BCV5: Fast, Flexible, and Powerful Masking Capabilities
BCV5 copies tables, tablespaces or entire schemas with high performance up to 10 times faster than traditional unload/load processes.
Advantages for DORA requirements:
- Multiple test environments (e.g., for unit, integration, and functional tests) can be built in parallel
- Subsets can be generated for security testing
- No runtime impact on productive workloads
BCV5 is ideally suited for recurring tests, parallel development streams, and smaller test environments.
How the DORA-Compliant Test Architecture Works with UBS Hainer
The following diagram illustrates a multi-stage, DORA-compliant test data concept:

The starting point is the production environment, where DORA-mandated Threat-Led Penetration Testing (TLPT)/live penetration tests must be performed and no separate test data setup is possible here. BCV4 then creates a 1:1 clone of the entire DB2 system from full system backups or directly via FlashCopy (own volumes, cloned catalog/directory, identical objects and structures). This clone still contains real production data and may therefore only be used for strictly regulated purposes, such as realistically testing recoverability from backups (including conditional restart) and determining actual runtimes for full recovery.
In the next step, this clone is fully masked using XDM (or BCV5), creating a production-like and data-protection-compliant master test environment: the same amount of data and the same DB2/data sharing structure, but without usable personal references. From this masked master copy, BCV5 (or XDM) then selectively creates additional test environments, specific schemas or partial datasets for unit, integration, acceptance, performance, or authorization tests and if required, multiple times and by renaming schemas within the same DB2 system.

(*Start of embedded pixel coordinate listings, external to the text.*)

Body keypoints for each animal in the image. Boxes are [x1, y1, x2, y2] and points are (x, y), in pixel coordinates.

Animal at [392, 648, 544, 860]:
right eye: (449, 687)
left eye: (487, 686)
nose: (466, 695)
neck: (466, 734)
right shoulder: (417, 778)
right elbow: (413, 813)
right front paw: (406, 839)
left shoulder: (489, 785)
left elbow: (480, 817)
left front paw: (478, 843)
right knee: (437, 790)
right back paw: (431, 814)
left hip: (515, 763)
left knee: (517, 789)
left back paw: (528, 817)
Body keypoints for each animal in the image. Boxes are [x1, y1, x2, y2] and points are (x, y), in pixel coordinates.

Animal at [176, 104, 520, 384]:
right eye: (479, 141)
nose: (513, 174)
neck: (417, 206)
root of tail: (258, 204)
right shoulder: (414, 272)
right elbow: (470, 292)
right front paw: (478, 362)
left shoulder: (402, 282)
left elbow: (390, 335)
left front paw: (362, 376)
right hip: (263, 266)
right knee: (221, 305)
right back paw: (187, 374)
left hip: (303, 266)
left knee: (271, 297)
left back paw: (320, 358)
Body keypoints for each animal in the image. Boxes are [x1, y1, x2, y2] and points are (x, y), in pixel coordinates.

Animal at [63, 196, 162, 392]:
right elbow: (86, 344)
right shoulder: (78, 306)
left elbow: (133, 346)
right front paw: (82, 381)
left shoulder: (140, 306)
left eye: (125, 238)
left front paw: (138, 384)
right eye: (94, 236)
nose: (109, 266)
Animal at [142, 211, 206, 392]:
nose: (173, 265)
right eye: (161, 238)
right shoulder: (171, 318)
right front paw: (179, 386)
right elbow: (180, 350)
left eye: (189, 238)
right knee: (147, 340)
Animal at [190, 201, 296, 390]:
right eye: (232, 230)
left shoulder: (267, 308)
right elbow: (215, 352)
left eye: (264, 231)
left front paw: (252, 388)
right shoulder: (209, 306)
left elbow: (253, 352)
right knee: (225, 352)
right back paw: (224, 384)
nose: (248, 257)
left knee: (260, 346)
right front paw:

This approach results in only one strictly controlled access point to production data (during the initial clone). All downstream test environments are automatically GDPR- and DORA-compliant while enabling realistic resilience and application testing.
Practical Examples from the Financial Industry
The following examples illustrate how DORA-compliant test data management is applied in real-world scenarios across different segments of the financial industry.
Banks: Scenario Testing for Payment Resilience
Banks regularly simulate operational disruptions, such as cyberattacks. Meaningful resilience testing is only possible if target test environments reflect real data volumes, structures, and dependencies.
Without realistic and legally compliant test data, recovery, failover, and continuity tests provide only limited insight into actual operational resilience.
Compliance officers must ensure that tests:
- Use realistic transaction data sequences
- Apply data masking to protect customer data
- Maintain consistency across core banking, CRM, and reporting systems
BCV5 and XDM generate complete, auditable masking reports, that’s an essential advantage for compliance.
Insurance Companies: Stress Tests in Claims Management
Insurers simulate exceptional claim loads to test system resilience. This requires:
- Realistic contract and claims datasets
- End-to-end validation of workflows across multiple platforms
- Compatibility between legacy and cloud systems
XDM delivers realistic, structured, and documented test data regardless of origin.
Investment Management: System Continuity Testing
Asset managers must ensure the continuity of their portfolio and trading systems by:
- Simulating outages of order management or market data feeds
- Executing recovery scenarios for delayed settlements and NAV calculations
- Ensuring data integrity and synchronization between fund accounting, compliance, and risk systems
BCV4 and XDM support full data integrity in these scenarios.
Integration into Existing Security and Automation Processes
XDM and BCV can be integrated via APIs and automation frameworks into CI/CD pipelines, SIEM systems, and existing test tools. This makes test data management a native component of operational resilience and not just a compliance task.
Conclusion: Professional Test Data Management Facilitates DORA Readiness
With BCV4, XDM, and BCV5, DORA-compliant testing can be implemented efficiently, scalably, and in an audit-proof manner. Organizations that approach DORA correctly gain more stable systems, better testing and, as a result, greater trust both internally and externally.